My great grandmother was born in 1883, a hundred years before me, and even though she passed a long time ago, and I never met her in person, the strength of her presence is still well renown in the village. People still speak of her fondly, and I felt strongly connected to her when my wife and I lived in the village for 5 months last year. By reflecting on the hardships she endured, of the way men treated her, and the way she raised her daughters, I feel as though I am learning how to unpack my inherited misogyny.
This is why she is such a strong figure in the poem: ‘She is always wearing black, but she is always tilling soil’ to me means that even though she is mourning the women who have died from domestic and patriarchal abuse, she is also wise enough to know that there is always a new season, a new set of seeds to plant, a new generation to teach, and new great-great granddaughter to raise.
In the end, history teaches us that everything we’ve come to know is mostly written by men, which means there are inherent blind spots and intentional silences in too many important parts of our collective psyche.
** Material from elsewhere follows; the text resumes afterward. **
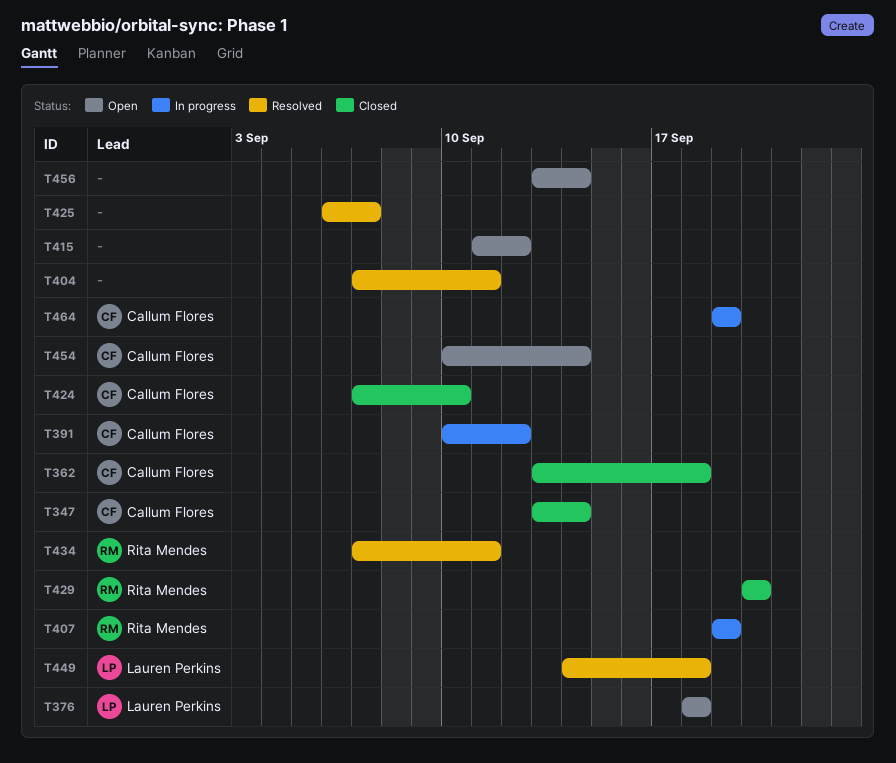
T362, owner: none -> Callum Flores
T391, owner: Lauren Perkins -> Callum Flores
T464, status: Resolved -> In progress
At this point in the poem, my own hypocrisy comes from the fact that I am a man, who is writing a poem about sexism, speaking for both my imagined daughter and idealised great grandmother. So in order to get out of the way, all that is really left for me to do is to take the lessons from my ancestors and use them to help create a fertile enough ground for the next generation to plant their own seeds into. To just open a blank page as a man, teach her how to grasp the pen perhaps, and allow my daughter to write her own version of events.